The biggest news on Wall Street is the arrival of a decentralized activist group of traders stalking the short sellers and roiling the markets.

Despite the hype, the flood of retail investors into the market seeking to make a point, a statement, or a buck, is not new. What is new, and far more dangerous than individuals risking their own money in the market, is the Federal Reserve’s policy of maintaining low-interest rates.

This distorts prices, misallocates capital, and punishes savers. The Fed is the ultimate foe of the little guy who pays his bills, lives by the rules, and just wants to be left alone. The reckoning for the Fed’s creation of “zombie markets” will be enormous.
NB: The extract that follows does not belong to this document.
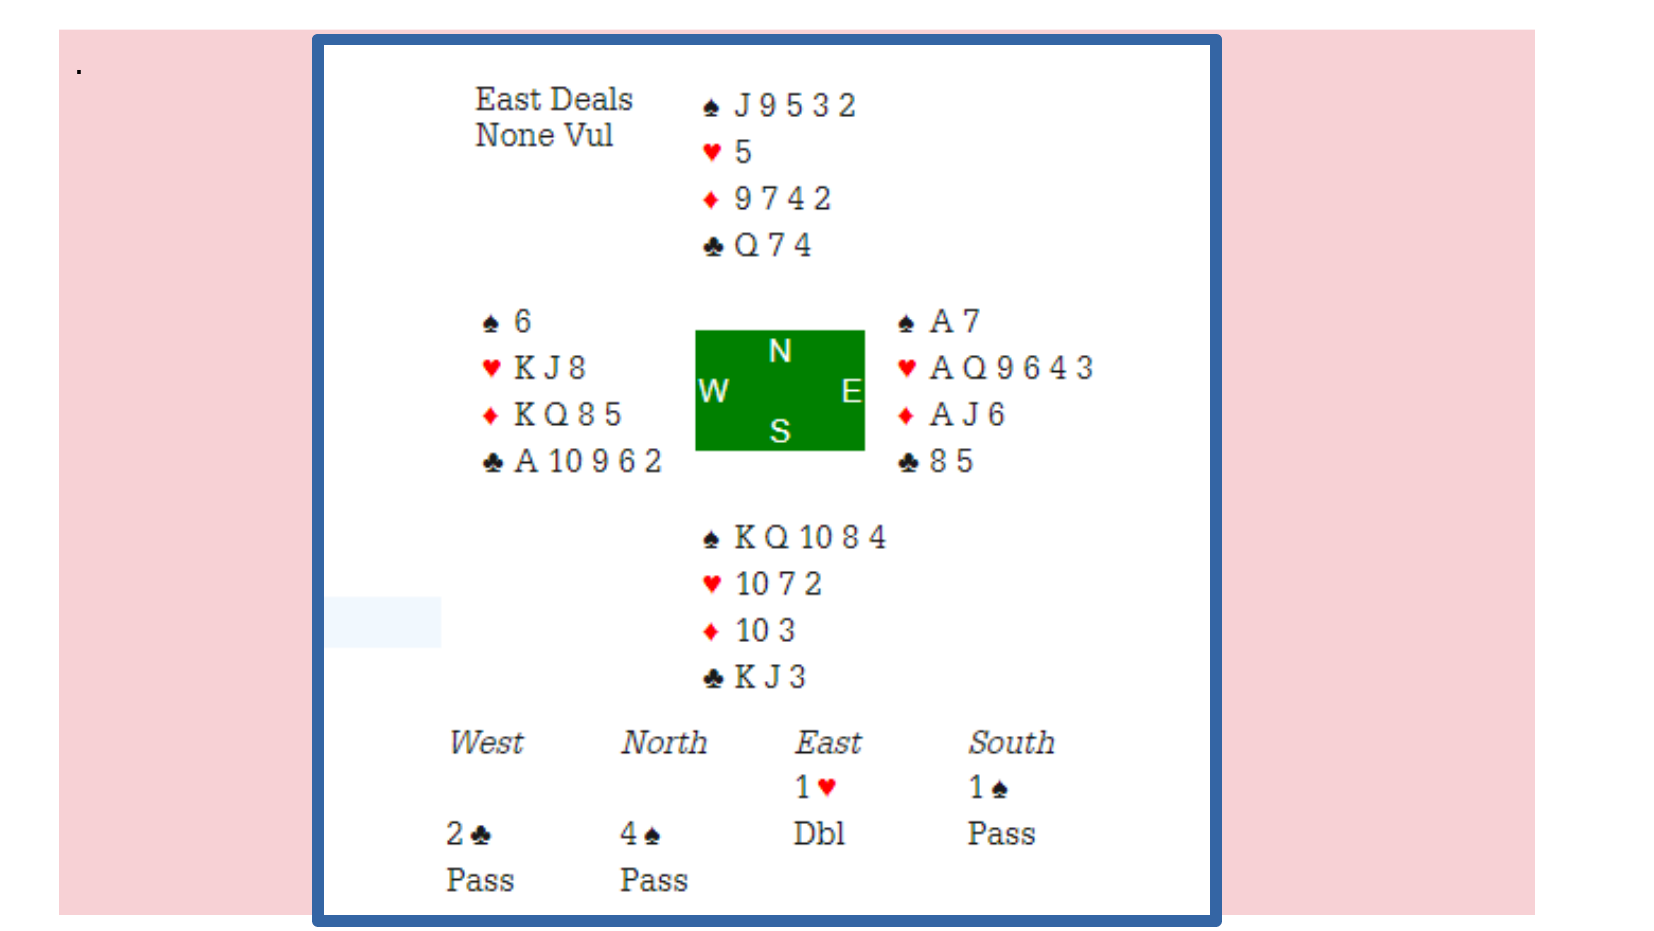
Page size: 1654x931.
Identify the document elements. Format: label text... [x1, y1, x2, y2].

Bringing a big dose of democracy to stock markets, and shaking trading houses to their foundations is largely a good thing. It’s happened before, and it’s happening now. What arises from the rubble is usually a better, more rational market. This kind of disruption, though, has limits in the heavily regulated financial market.

Maybe that’s why the enthusiasm for alternatives to the current tools and market regulations — like cryptocurrency —  continues to grow. 

But there, as everywhere, the same iron-clad rule of investing and trading applies: your investment’s value will fluctuate. There is the possibility it could go to zero. And unlike the big Wall Street banks, the individual investor is not “too big to fail.”